Scientists and engineers seeking to power the alternative-energy future are scrambling to find new sources of lithium for rechargeable batteries.
The overall demand, a panel of researchers said today at the virtual meeting of the American Geophysical Union, is expected to double in the next five years, and increase tenfold by 2030.
Much will be driven by the increasing use of electric vehicles, says Michael Whittaker, a director of the Lithium Resource Research and Innovation Center at Lawrence Berkeley National Laboratory (LBNL) in California. “To power our electric trucks, we’re going to need as much lithium as we can get,” he says.
But there will also be increasing demand for batteries in homes, predicts Peter Fiske, another LBNL researcher. “We all live in California,” he says of himself and his fellow panellists. “All of us had the power to our houses shut off at least once this summer [when windy conditions and dry weather raised fears of downed power lines setting wildfires].
“We are now imagining that shutting off the power grid is going to be a fact of life in several Western states,” he says (something that could apply to other fire-prone regions in the world). “This will further add to the demand for lithium.”
Currently, lithium comes largely from South America, where it is evaporated from brines in the Atacama Desert. And while there is enough of it to meet global demand for a while, Fiske says, “we don’t have an infinite amount of brine in the Atacama Desert.”
One solution, says Will Stringfellow, an environmental engineer at LBNL, is to extract lithium from fluids used in geothermal energy production.

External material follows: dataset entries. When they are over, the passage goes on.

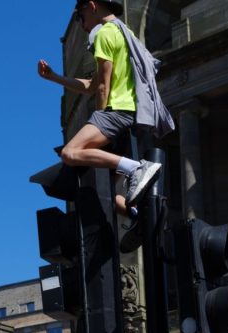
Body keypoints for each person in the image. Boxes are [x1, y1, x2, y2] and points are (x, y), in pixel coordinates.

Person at [37, 0, 170, 209]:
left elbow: (102, 88)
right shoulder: (125, 33)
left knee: (69, 153)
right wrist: (54, 77)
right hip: (131, 116)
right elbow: (91, 85)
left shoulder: (105, 34)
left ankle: (136, 169)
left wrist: (99, 119)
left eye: (80, 17)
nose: (81, 24)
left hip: (116, 111)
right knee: (104, 189)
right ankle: (135, 214)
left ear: (91, 6)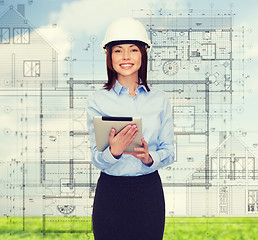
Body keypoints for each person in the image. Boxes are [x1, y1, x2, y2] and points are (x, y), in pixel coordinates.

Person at [87, 17, 175, 240]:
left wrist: (149, 157)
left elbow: (169, 150)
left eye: (133, 50)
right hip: (110, 192)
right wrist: (114, 151)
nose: (126, 57)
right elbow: (96, 158)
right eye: (118, 51)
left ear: (143, 55)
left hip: (148, 192)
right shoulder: (97, 100)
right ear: (109, 56)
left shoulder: (160, 100)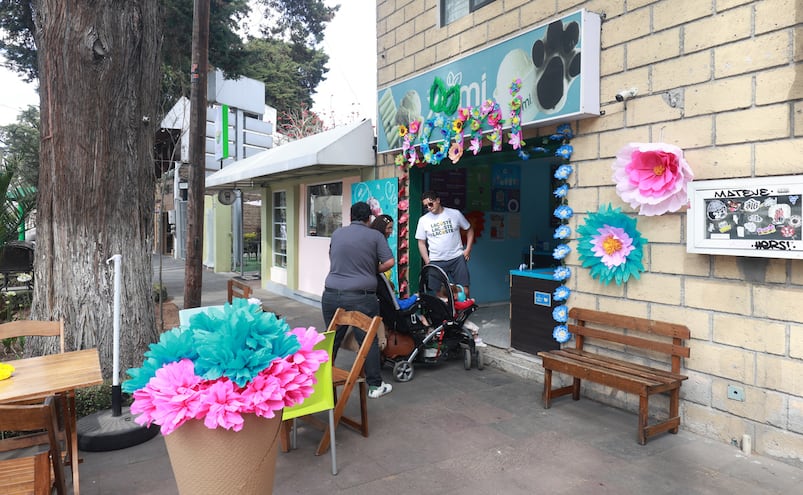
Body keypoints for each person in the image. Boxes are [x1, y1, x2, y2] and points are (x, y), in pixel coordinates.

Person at [322, 202, 395, 399]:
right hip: (361, 296)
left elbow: (332, 256)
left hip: (331, 293)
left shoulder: (338, 233)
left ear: (351, 216)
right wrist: (371, 270)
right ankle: (374, 386)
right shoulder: (375, 236)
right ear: (369, 218)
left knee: (331, 338)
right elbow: (389, 262)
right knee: (367, 340)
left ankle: (322, 379)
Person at [415, 191, 474, 298]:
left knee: (465, 291)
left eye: (430, 204)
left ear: (438, 200)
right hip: (436, 260)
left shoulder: (455, 213)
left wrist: (468, 249)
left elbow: (469, 229)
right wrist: (428, 261)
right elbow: (421, 243)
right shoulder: (423, 220)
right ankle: (447, 315)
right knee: (440, 294)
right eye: (426, 206)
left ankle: (462, 313)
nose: (429, 207)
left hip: (456, 258)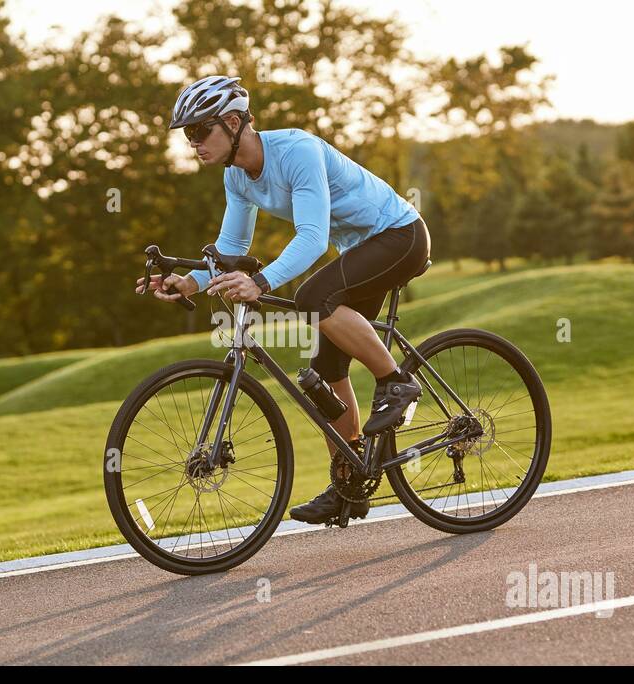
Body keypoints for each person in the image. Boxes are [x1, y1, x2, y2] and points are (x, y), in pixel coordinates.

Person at [135, 75, 430, 524]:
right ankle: (349, 482)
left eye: (198, 131)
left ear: (233, 123)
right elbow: (230, 248)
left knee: (313, 296)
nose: (193, 144)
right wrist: (189, 281)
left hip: (400, 235)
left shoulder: (298, 152)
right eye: (188, 135)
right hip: (358, 250)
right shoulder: (237, 176)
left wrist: (263, 282)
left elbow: (311, 237)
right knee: (324, 370)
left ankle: (397, 381)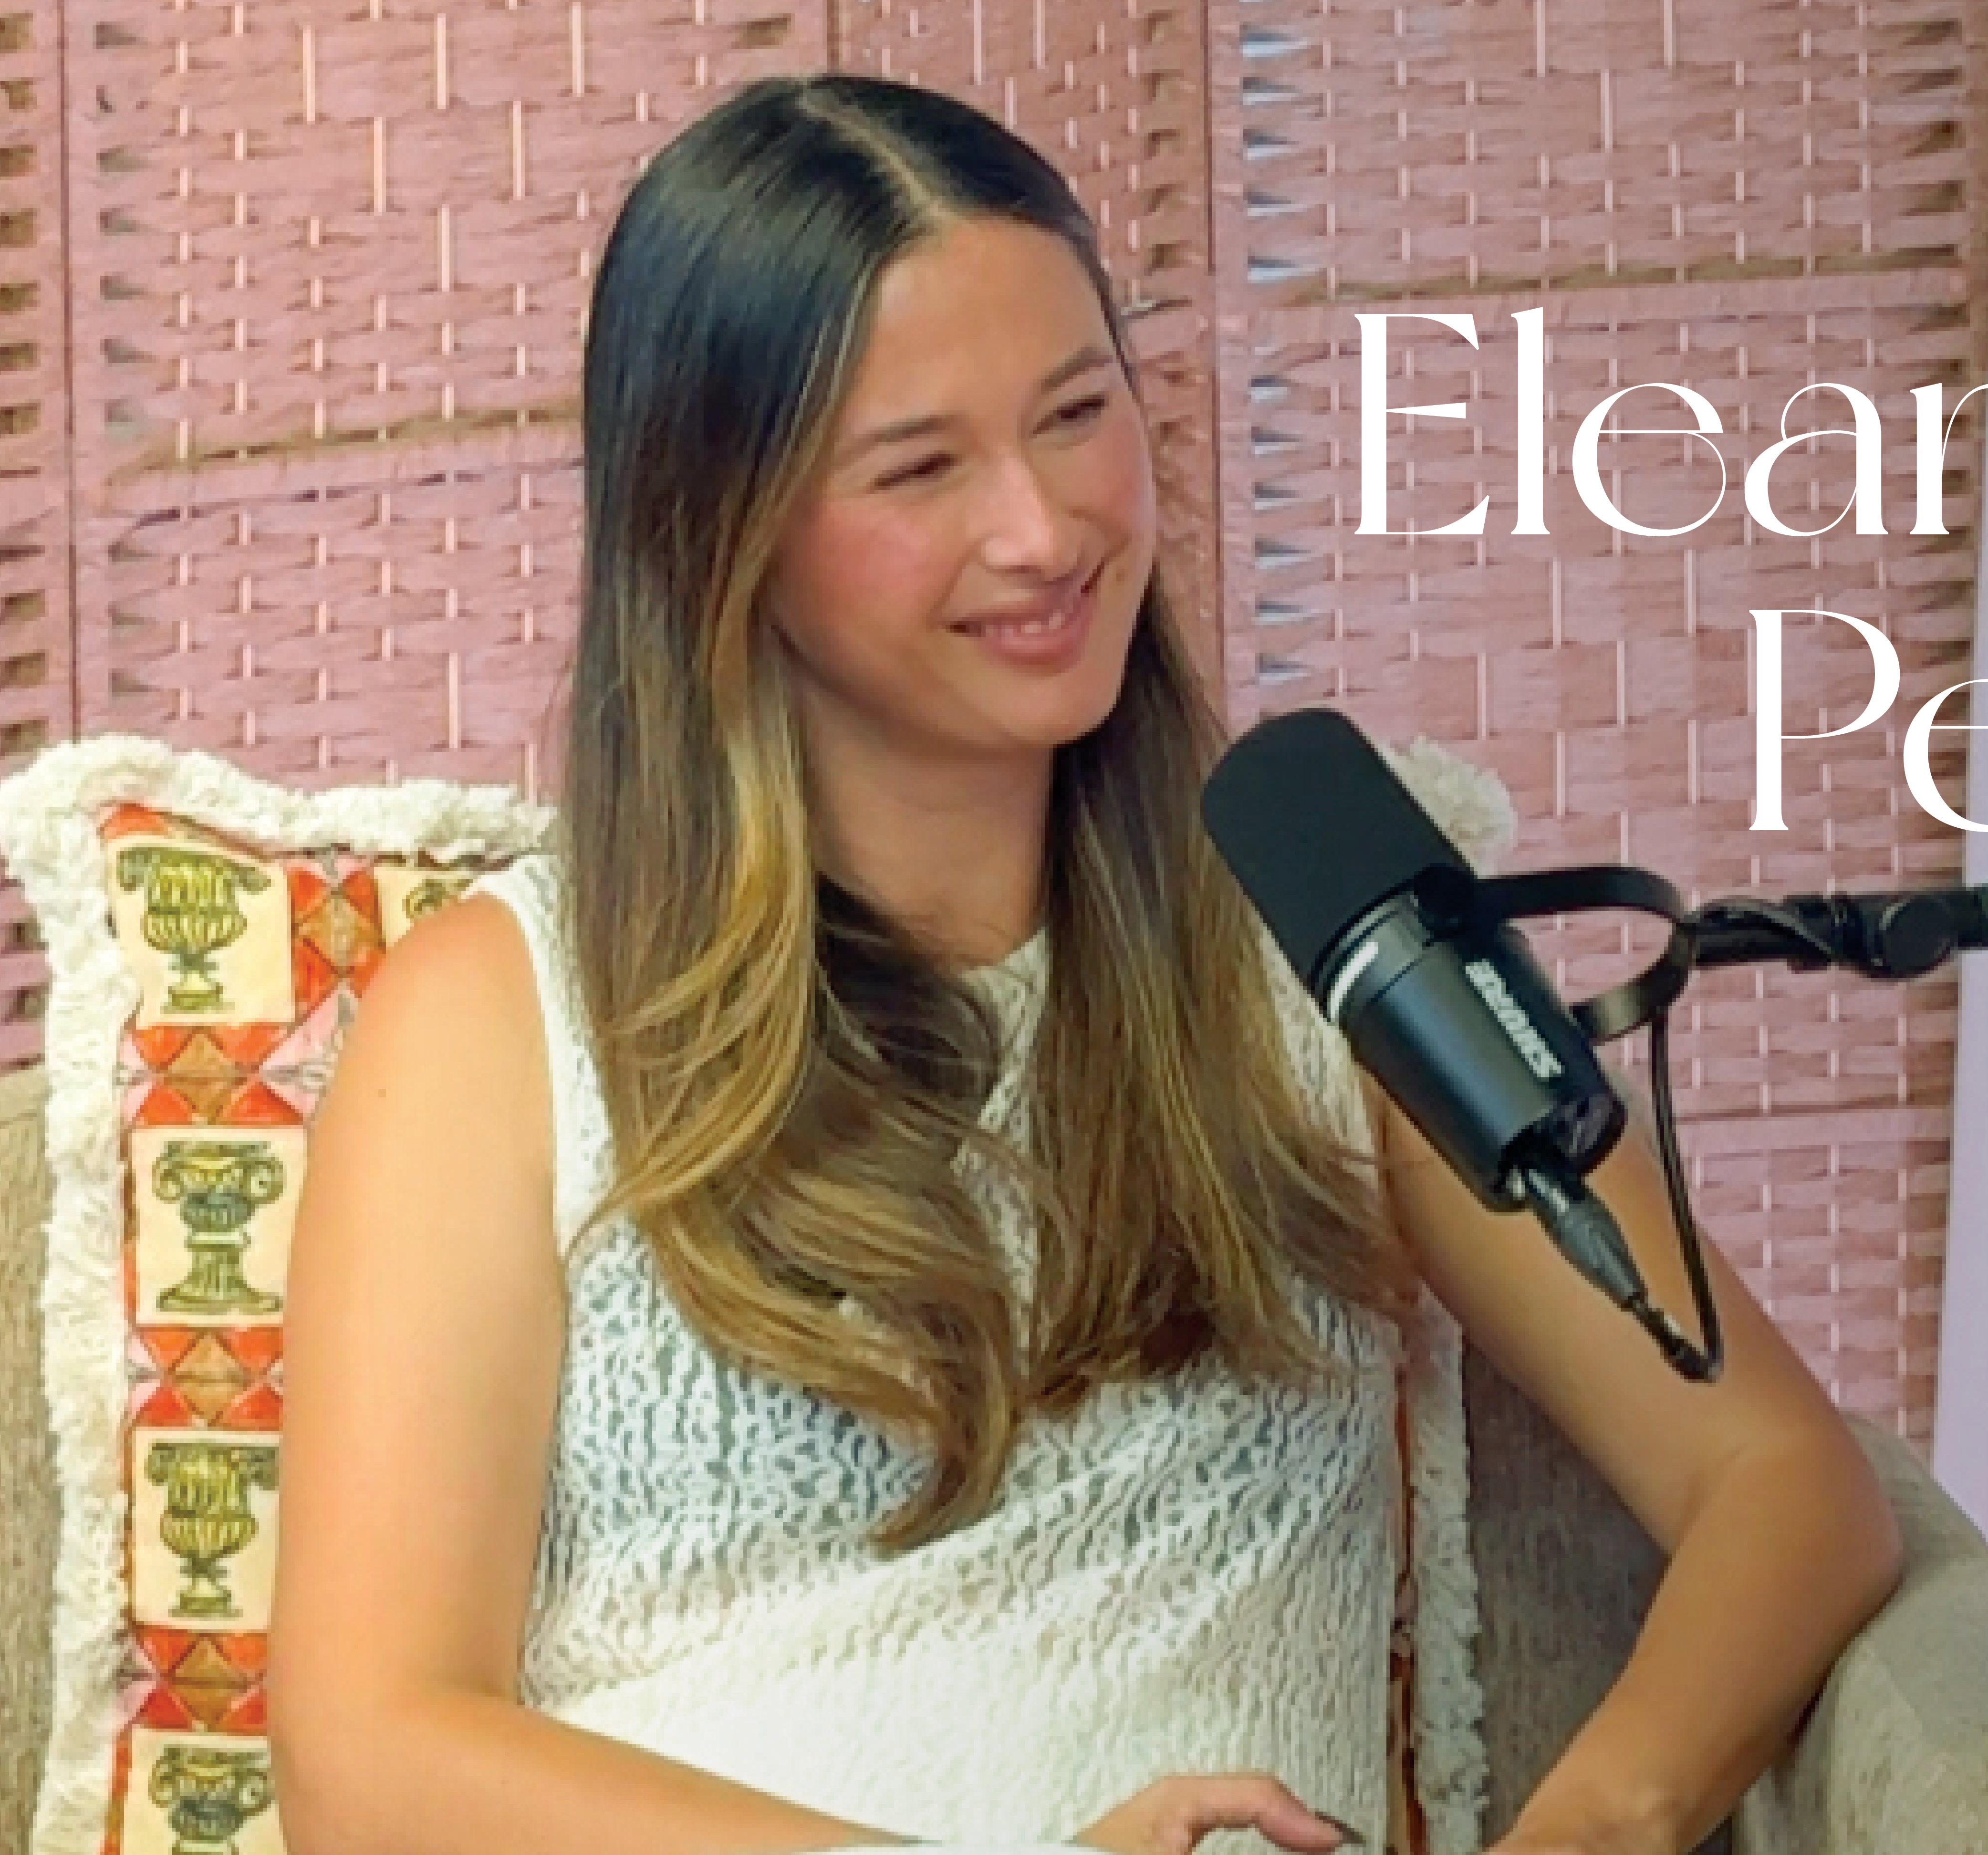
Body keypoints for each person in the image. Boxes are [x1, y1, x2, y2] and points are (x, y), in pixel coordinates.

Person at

Because geothermal energy is expected to be part of the carbon-neutral future and is already generating fluids that need to be treated, extracting a valuable resource from them is a clear win-win.
The process, he adds, would be done by direct extraction via an ion exchange process, without the need for environmentally damaging evaporation ponds.
At the moment, he says, it faces technological issues, mostly related to the fact that geothermal fluids also contain, silica, magnesium, and calcium, all of which can interfere with standard extraction methods, as well as metals like zinc, manganese, iron and lead, some of which are valuable if they too can be separated.
But these problems aren’t insurmountable, and his team is eyeballing the Salton Sea area of southern California, which is already a geothermal power production centre.
The goal, they say, is to turn it into a “Lithium Valley” of power generation, lithium extraction, and battery manufacture, equivalent in some ways to California’s famed Silicon Valley as the center of the new industry.
Similar technologies could also be used to extract lithium from wastewater from desalination plants, says Fiske. Right now, he says, the concentrated brine from that water being discharged back into the ocean. If lithium can be extracted from that water, it’s another win-win.
And finally, says Whittaker, lithium is known to occur in clay sediments in arid parts of northern Nevada, northeastern California, Nevada, and eastern Oregon.
The lithium in these clays, he says, originated when long-ago volcanism spread massive sheets of lithium-rich lava throughout much of the area. This then eroded out of the rocks and collected in desert basins between the area’s numerous mountain ranges. “It is a massive untapped source of lithium,” he says.
Not that these resources are entirely confined to the US. “China has large supplies of lithium, and we hope that they use it for their industries as well,” Fiske says.